## PASSAGE PROVIDED
- Decades:: 2000s; 2010s; 2020s;
- See also:: History of Hawaii; Historical outline of Hawaii; List of years in Hawaii; 2023 in the United States;

= 2023 in Hawaii =

Events from 2023 in Hawaii.

== Incumbents ==

- Governor: Josh Green
- Lieutenant Governor: Sylvia Luke

== Events ==
Ongoing – Red Hill water crisis

- January 22 – The tenth edition of The Eddie Aikau Big Wave Invitational surfing competition is held at Waimea Bay, and is won by Waimea Bay lifeguard Luke Shepardson.
- June 30 – The first segment of the Skyline rail transit service is inaugurated on Oʻahu.
- August 8 – The town of Lāhainā on Maui is destroyed in the 2023 Hawaii wildfires.
- August 9 –
  - Parts of western and upcountry Maui island in Hawaii, United States, are evacuated as wildfires cause power outages and disruption to emergency services in western Maui and other parts of Hawaii including Oahu and the Big Island, with at least six people being killed.
  - A large part of the historic Lahaina town, including the Waiola Church and the Lahaina Hongwanji Mission Temple, is destroyed by the wildfires.
- August 10 – 2023 Hawaii wildfires: The death toll from the wildfires in Hawaii increases to 36, all from the city of Lahaina.
- August 11 –
  - Authorities in Hawaii, call the Lahaina fire the "worst natural disaster in the state's history", as the death toll increases to 80 people, and 11,000 homes and businesses continue to be without electricity.
  - The Maria Lanakila Catholic Church is reportedly still standing despite the wildfires. The banyan tree is also standing, but is damaged by the wildfire and it is unknown if it will survive.
  - President Joe Biden orders the provision of federal aid to supplement state and local recovery efforts.
- August 12 – The death toll from the wildfires in Maui, Hawaii, United States, increases to 89, making it the deadliest wildfire in state history.

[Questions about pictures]
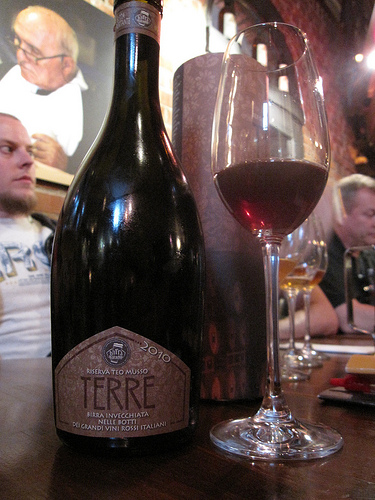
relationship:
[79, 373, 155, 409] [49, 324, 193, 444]
terre on label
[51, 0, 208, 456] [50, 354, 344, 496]
black bottle on table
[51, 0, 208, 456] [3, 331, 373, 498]
black bottle on table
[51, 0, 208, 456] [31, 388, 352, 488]
black bottle on table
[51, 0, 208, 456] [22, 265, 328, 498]
black bottle on table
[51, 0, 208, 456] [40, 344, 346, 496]
black bottle on table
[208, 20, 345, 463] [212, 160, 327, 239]
glass on wine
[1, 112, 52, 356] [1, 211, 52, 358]
man wearing shirt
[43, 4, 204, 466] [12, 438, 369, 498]
wine in table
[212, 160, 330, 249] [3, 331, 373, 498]
wine in table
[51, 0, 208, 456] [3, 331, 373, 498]
black bottle in table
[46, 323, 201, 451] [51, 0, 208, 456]
label on black bottle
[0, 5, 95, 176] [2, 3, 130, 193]
man on screen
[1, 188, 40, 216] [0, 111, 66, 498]
beard on man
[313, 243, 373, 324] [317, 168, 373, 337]
shirt on man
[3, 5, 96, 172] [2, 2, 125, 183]
man on painting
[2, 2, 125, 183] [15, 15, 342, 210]
painting on wall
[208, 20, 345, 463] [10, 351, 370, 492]
glass on table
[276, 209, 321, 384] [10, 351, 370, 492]
glass on table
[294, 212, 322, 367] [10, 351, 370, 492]
glass on table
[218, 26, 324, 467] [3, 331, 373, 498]
wine on table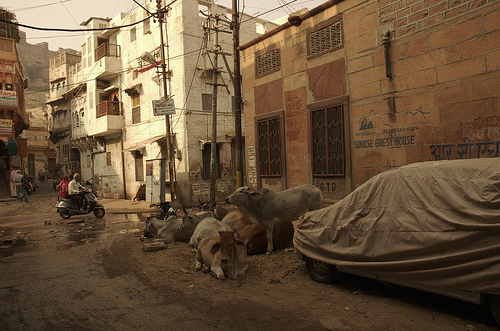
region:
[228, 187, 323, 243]
white cow in street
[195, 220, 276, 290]
white cow laying on road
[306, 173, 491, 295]
white cover on car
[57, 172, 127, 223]
people on small moped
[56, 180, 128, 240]
small moped on dirt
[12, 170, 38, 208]
people on dirt road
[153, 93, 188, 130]
white sign on pole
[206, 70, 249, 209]
tall pole behind cow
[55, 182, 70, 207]
red shirt on woman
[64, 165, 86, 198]
white shirt on man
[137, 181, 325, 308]
cows on the side of the building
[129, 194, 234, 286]
cows laying on the ground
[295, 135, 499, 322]
a white cover over the car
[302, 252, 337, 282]
the tire from under the cover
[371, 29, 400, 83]
a pipe on the wall of the building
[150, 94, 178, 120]
a white sign on the pool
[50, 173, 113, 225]
the man and women on the bike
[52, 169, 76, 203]
the women in a red outfit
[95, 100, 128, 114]
the red fence on the building balcony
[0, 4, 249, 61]
power lines hanging over the dirt road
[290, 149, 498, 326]
A car wrapped in canvas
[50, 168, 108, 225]
A man riding a moped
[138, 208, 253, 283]
Cows laying in a street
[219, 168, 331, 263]
A cow standing beside a building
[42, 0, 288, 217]
An apartment building in a city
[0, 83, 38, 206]
Two men walking into a store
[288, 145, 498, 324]
A vehicle parked beside a building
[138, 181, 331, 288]
Cows in the middle of a city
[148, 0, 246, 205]
Telephone poles between two buildings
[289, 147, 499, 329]
A car with a flat tire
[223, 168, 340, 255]
cow in the street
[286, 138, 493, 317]
car covered on side of road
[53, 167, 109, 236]
man on a motor bike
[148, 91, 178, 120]
sign on a pole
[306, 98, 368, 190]
window on a building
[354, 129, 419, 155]
blue writing on a building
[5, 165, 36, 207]
people walking in the street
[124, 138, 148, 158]
awning over a window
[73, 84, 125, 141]
balcony on a building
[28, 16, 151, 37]
electrical wire above street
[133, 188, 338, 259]
There is a herd of cows.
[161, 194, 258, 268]
The cows are lying down.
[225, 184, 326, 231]
The cow is standing up.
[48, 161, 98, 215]
Two people on a moped.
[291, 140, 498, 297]
Tarp over the car.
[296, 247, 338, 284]
The tire is showing.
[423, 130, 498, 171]
Graffiti on the building.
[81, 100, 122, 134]
Balcony on the building.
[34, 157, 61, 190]
People driving mopeds in the distance.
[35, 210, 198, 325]
The street is wet.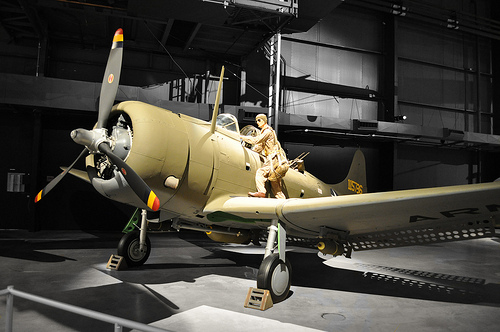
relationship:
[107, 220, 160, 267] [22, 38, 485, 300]
wheel attached to plane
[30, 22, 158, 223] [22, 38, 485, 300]
prop attached to plane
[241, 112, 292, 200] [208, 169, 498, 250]
man on top of wing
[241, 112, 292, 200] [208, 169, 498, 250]
man standing on wing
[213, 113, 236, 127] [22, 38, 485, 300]
windshield attached to plane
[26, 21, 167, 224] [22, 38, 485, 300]
propeller attached to plane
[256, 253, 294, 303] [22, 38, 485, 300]
wheel are attached to plane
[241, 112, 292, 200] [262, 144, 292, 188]
man wearing bag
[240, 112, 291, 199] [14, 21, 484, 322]
mannequin on airplane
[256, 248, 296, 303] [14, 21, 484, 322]
wheel on airplane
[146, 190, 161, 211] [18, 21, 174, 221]
stripe on propellers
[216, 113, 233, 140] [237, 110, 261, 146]
windshield for cockpit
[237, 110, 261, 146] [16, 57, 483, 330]
cockpit on plane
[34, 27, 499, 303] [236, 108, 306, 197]
airplane with mannequin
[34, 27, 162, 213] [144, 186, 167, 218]
propeller with stripes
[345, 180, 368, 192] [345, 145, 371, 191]
numbers on fin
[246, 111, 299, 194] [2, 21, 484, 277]
man climbing plane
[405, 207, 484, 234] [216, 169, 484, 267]
lettering on wing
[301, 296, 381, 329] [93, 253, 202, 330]
floor with shadows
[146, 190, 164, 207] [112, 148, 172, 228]
stripe on propeller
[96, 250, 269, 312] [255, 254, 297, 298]
blocks keeping wheels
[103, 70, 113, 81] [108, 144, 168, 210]
writing on fin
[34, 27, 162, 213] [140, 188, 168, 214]
propeller with stripes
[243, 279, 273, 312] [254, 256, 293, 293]
wedge on wheel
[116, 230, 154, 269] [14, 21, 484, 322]
wheel on airplane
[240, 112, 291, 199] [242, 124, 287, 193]
mannequin in uniform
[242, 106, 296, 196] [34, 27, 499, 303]
mannequin on airplane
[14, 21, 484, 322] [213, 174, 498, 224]
airplane has wing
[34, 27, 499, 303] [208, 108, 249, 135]
airplane has cockpit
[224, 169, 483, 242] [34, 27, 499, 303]
wing of airplane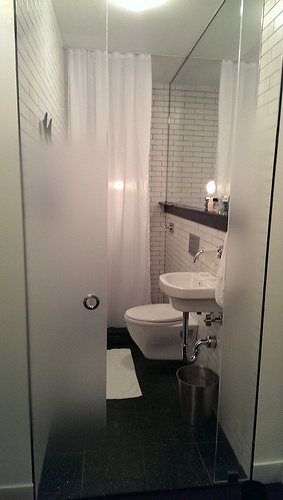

## EXERCISE INSTRUCTIONS
**a)** List every date that appears under the Events heading of the 2023 in Hawaii page.
**b)** Continue the 2023 in Hawaii page from its last entry.

## ANSWERS TO THE PROBLEMS
**a)** January 22, June 30, August 8, August 9, August 10, August 11, August 12

**b)**
- August 13 –
  - Maui County officials announce that more than 93 people have died in the wildfires in Lahaina, Maui, Hawaii, making it the deadliest American wildfire since 1918, surpassing the death toll of the 2018 Camp Fire in California.
  - Hawaii Governor Josh Green says that the Banyan tree in Lahaina was damaged by the wildfires, but has survived.
- August 14 –
  - Shares in Hawaiian Electric Industries drop 30% after the company was sued for refusing to shut down power lines. Lawsuits are also filed against three other power companies that oversee the state.
  - The wildfires in Maui, Hawaii, United States, are ranked as the fifth deadliest wildfire in American history.
- August 15 – U.S. President Joe Biden and First Lady Jill Biden announces that they plan to visit Maui, Hawaii in an effort to help the island recover from the wildfires. This comes amidst criticism over his response to the wildfires including his "no comment" remarks.
- August 16 – The Lahaina Bypass reopens to traffic in west Maui, Hawaii after closing for a week due to the wildfires.
- September 8 – Hawaii state officials say that they plan to reopen the western area of Maui on October 8 from northward Kaanapali.
- September 19 – It is reported that the Lahaina Banyan Tree in Lahaina has shown signs of new life a month after wildfires decimated most of Maui.
- October 8 – The western area of Maui, located north of Kaanapali, reopens for tourism two months after wildfires damaged the area.

== Deaths ==
- May 21 – Sam Slom, 81, member of the Hawaiʻi Senate (1996–2016)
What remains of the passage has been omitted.